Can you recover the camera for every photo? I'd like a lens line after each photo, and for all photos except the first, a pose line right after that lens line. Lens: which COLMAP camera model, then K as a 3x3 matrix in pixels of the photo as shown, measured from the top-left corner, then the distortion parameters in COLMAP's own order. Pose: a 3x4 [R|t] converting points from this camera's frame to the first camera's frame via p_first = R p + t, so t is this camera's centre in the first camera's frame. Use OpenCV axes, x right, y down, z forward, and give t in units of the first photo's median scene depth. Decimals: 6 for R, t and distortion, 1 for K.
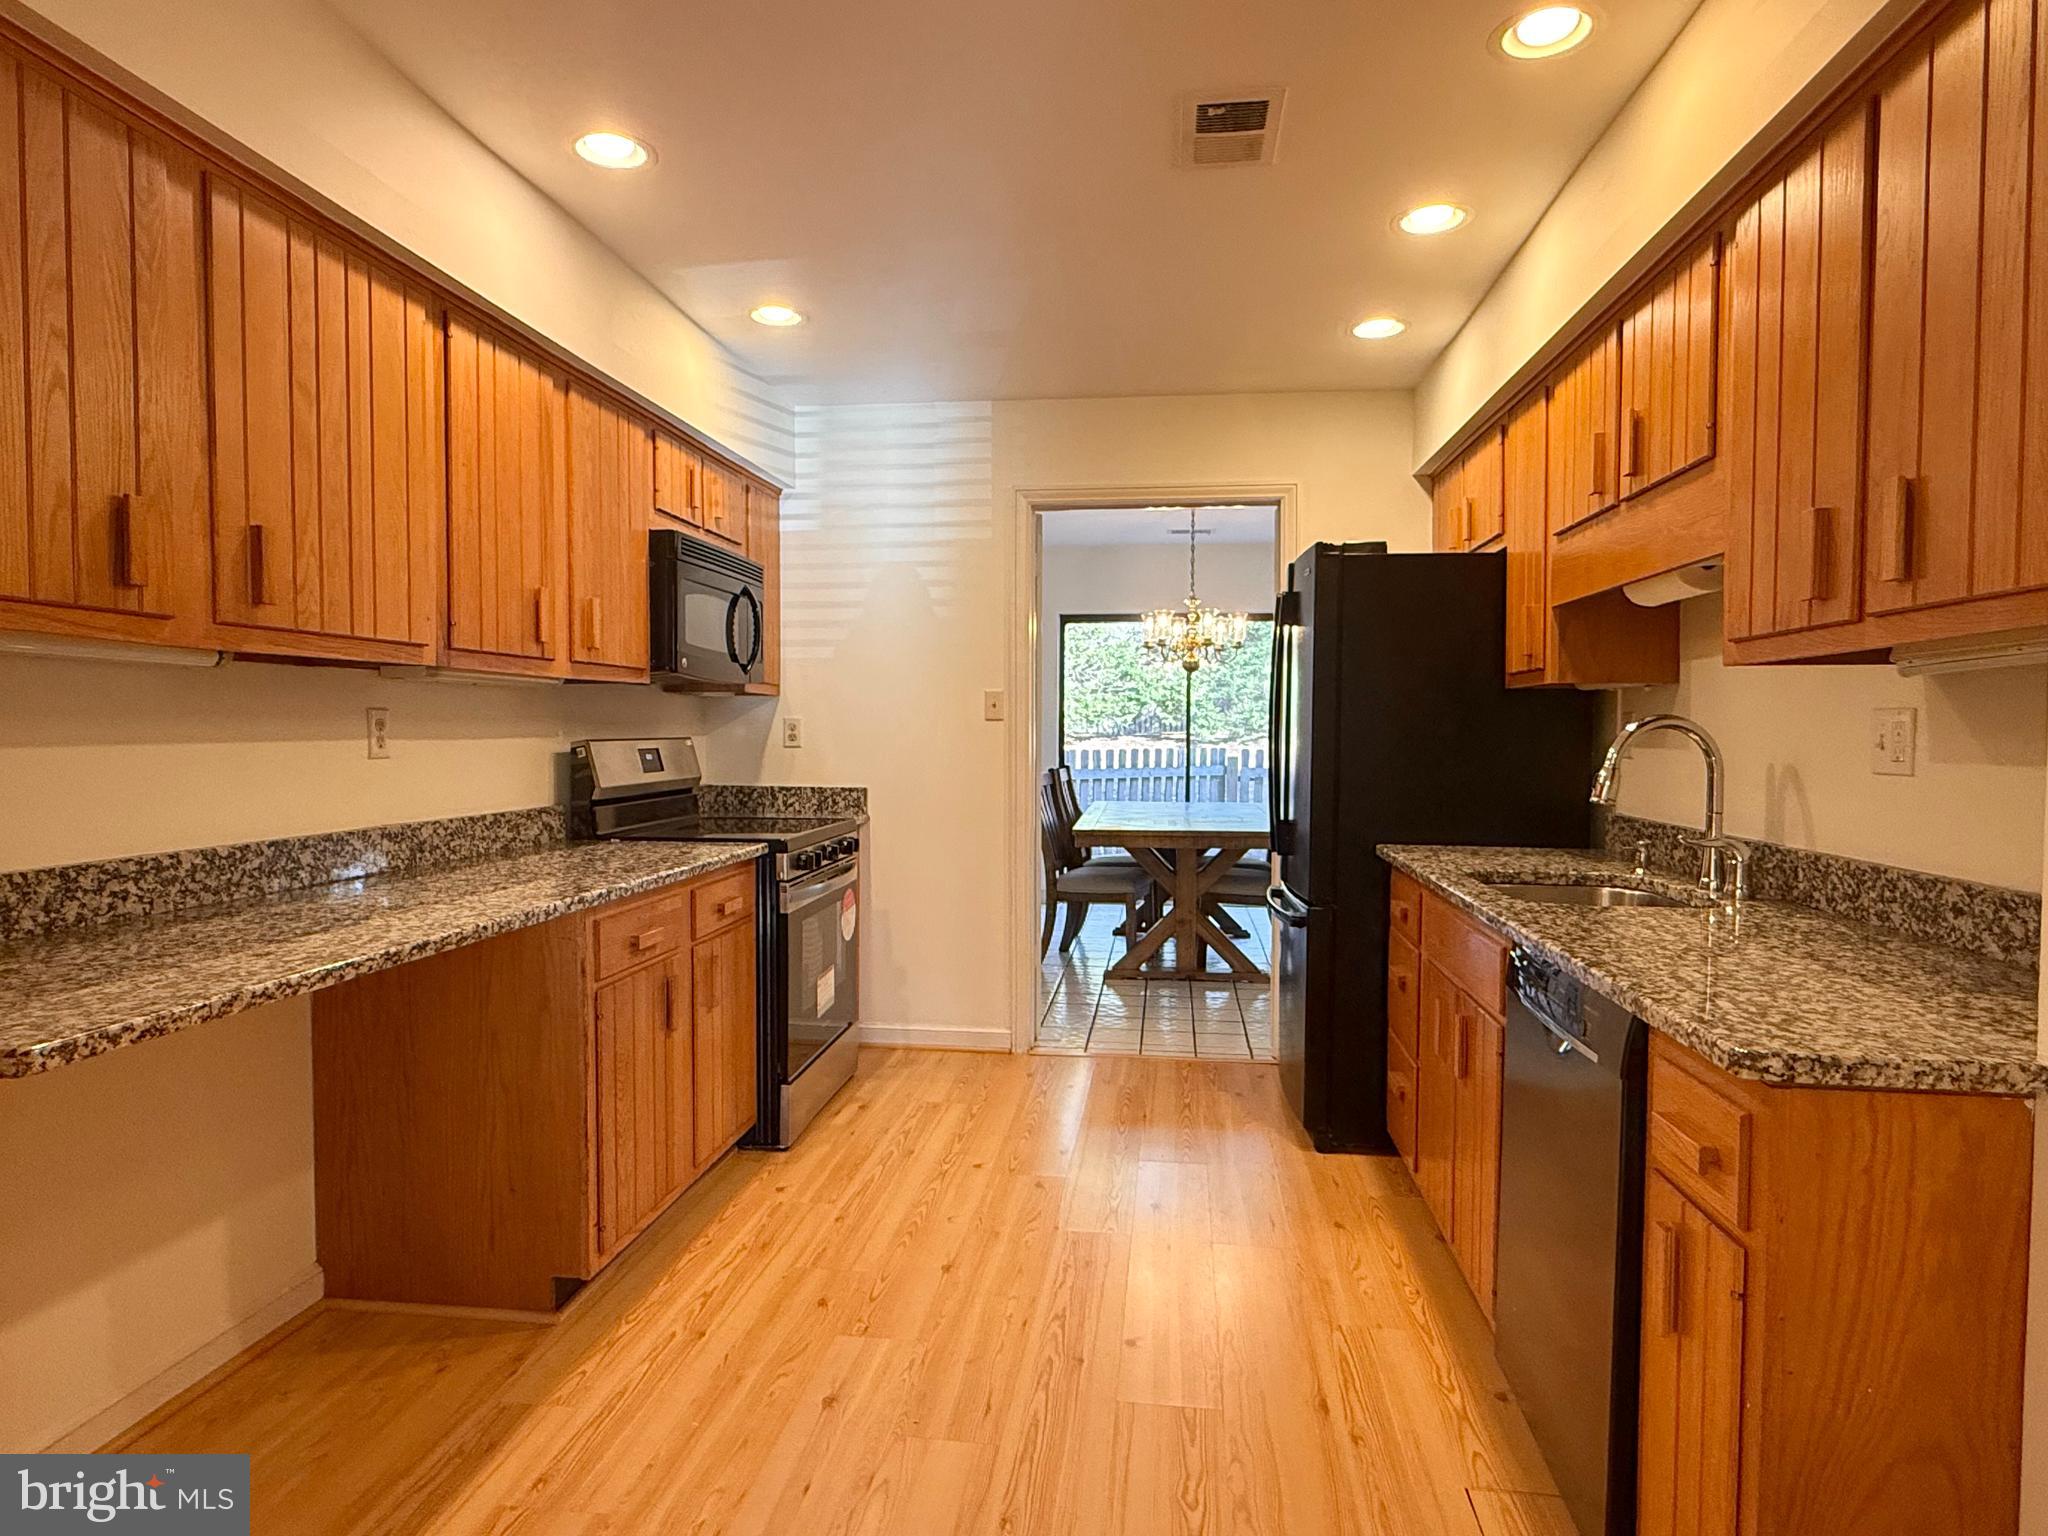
lens RADIAL K [[1188.0, 0, 1019.7], [0, 1188.0, 769.5], [0, 0, 1]] dist [-0.002045, 0.002167]
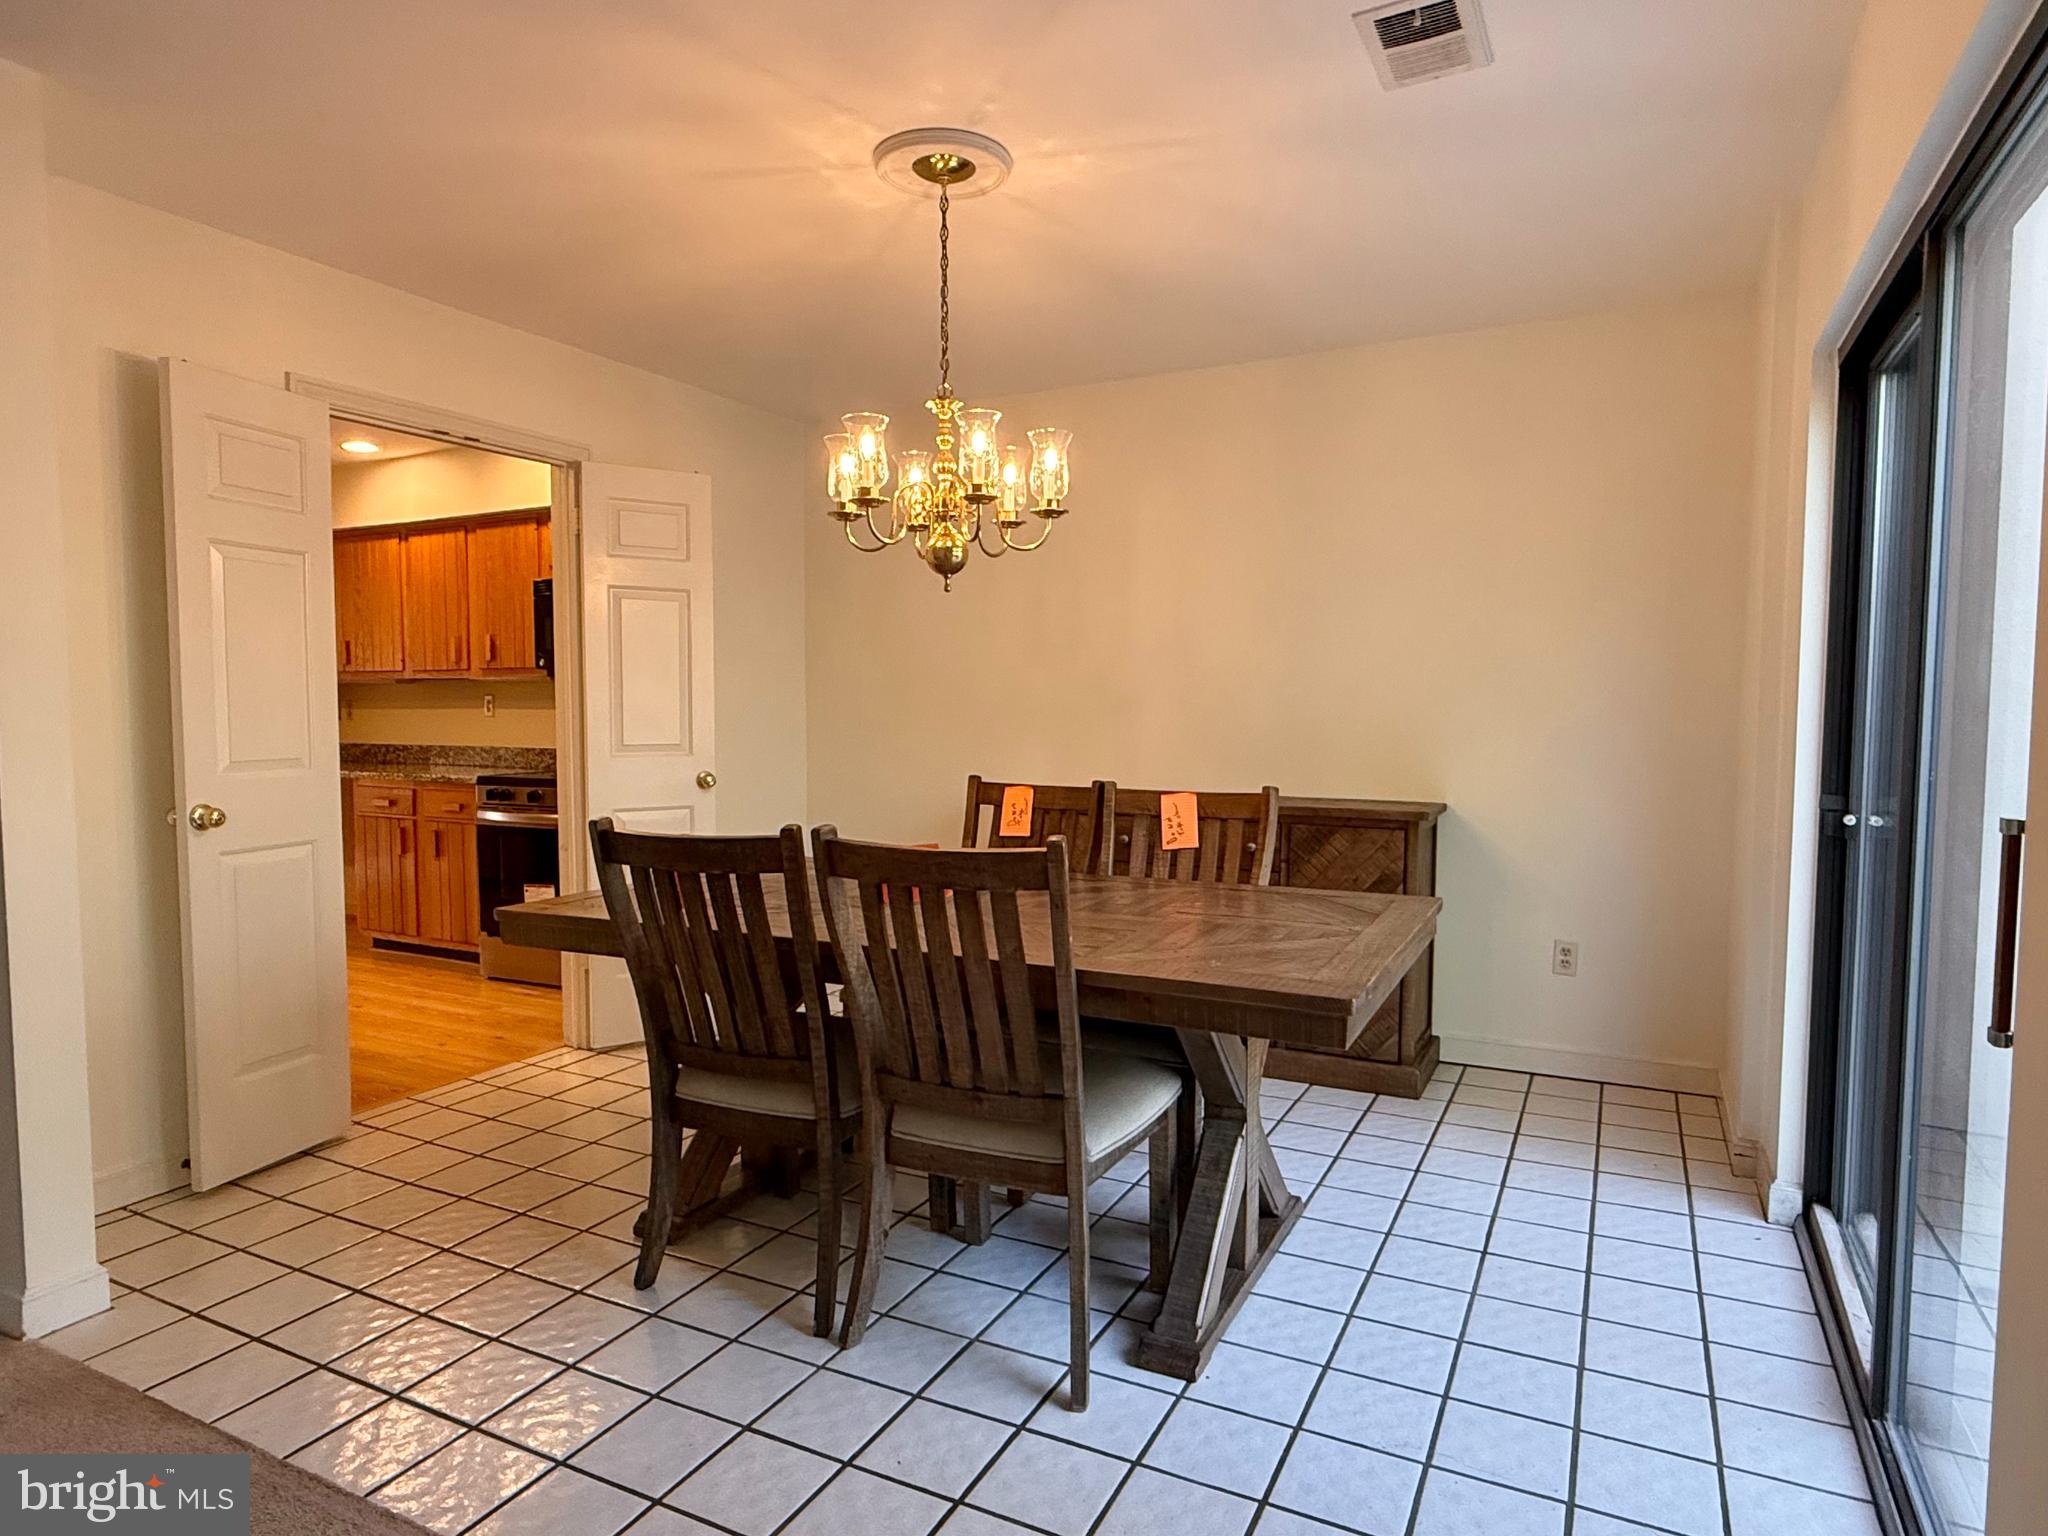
lens RADIAL K [[1188.0, 0, 1024.2], [0, 1188.0, 775.3], [0, 0, 1]] dist [-0.002045, 0.002167]
pose [[-0.342477, 0.055037, -0.937913, 1.282152], [-0.034209, 0.996890, 0.070989, -0.096197], [0.938903, 0.056397, -0.339529, 2.790254]]
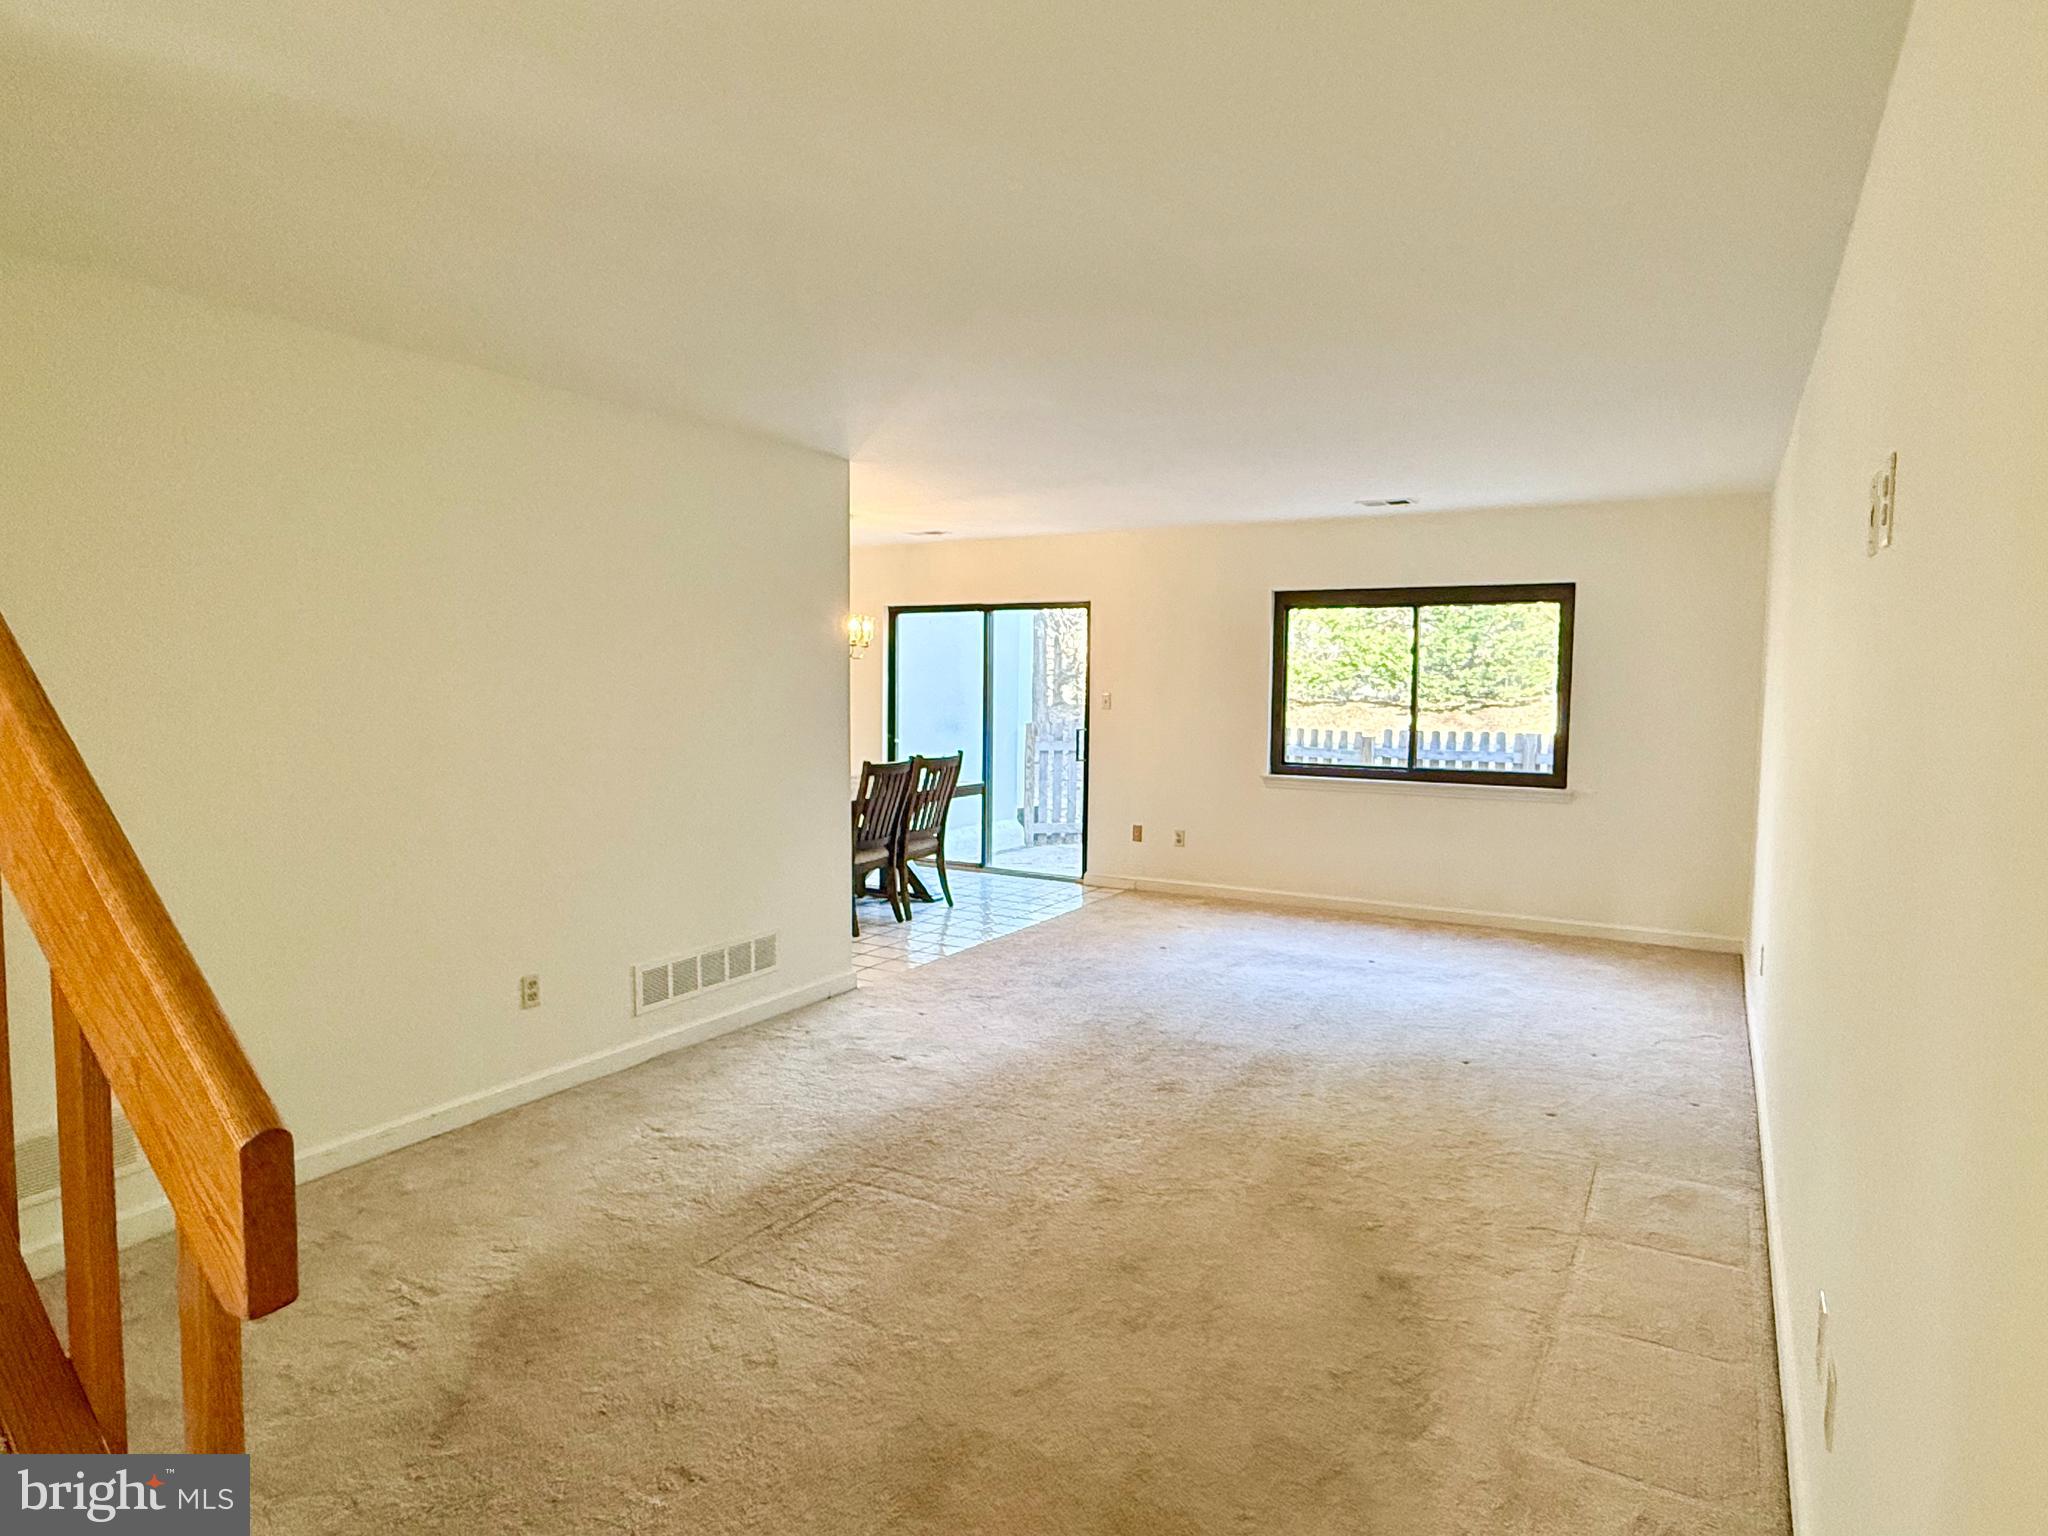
lens RADIAL K [[1188.0, 0, 1023.4], [0, 1188.0, 764.4], [0, 0, 1]] dist [-0.002045, 0.002167]
pose [[0.919646, 0.038898, -0.390816, 1.828813], [-0.024191, 0.998804, 0.042485, -0.096111], [0.392002, -0.029617, 0.919488, 0.028306]]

--

* **Aim of the exercise**: Can you convert the listing above into a two-column CSV with headers input and output, one row per block? Put each block's text in input and its answer in output as quoted fields, turn line breaks into spaces, and leave the pictures out.

* **Reply**:
input,output
"Can you recover the camera for every photo? I'd like a lens line after each photo, and for all photos except the first, a pose line right after that lens line. Lens: which COLMAP camera model, then K as a 3x3 matrix in pixels of the photo as shown, measured from the top-left corner, then the distortion parameters in COLMAP's own order. Pose: a 3x4 [R|t] converting points from this camera's frame to the first camera's frame via p_first = R p + t, so t is this camera's centre in the first camera's frame. Use OpenCV axes, x right, y down, z forward, and give t in units of the first photo's median scene depth. Decimals: 6 for R, t and distortion, 1 for K.","lens RADIAL K [[1188.0, 0, 1019.7], [0, 1188.0, 769.5], [0, 0, 1]] dist [-0.002045, 0.002167] lens RADIAL K [[1188.0, 0, 1024.2], [0, 1188.0, 775.3], [0, 0, 1]] dist [-0.002045, 0.002167] pose [[-0.342477, 0.055037, -0.937913, 1.282152], [-0.034209, 0.996890, 0.070989, -0.096197], [0.938903, 0.056397, -0.339529, 2.790254]] lens RADIAL K [[1188.0, 0, 1023.4], [0, 1188.0, 764.4], [0, 0, 1]] dist [-0.002045, 0.002167] pose [[0.919646, 0.038898, -0.390816, 1.828813], [-0.024191, 0.998804, 0.042485, -0.096111], [0.392002, -0.029617, 0.919488, 0.028306]]"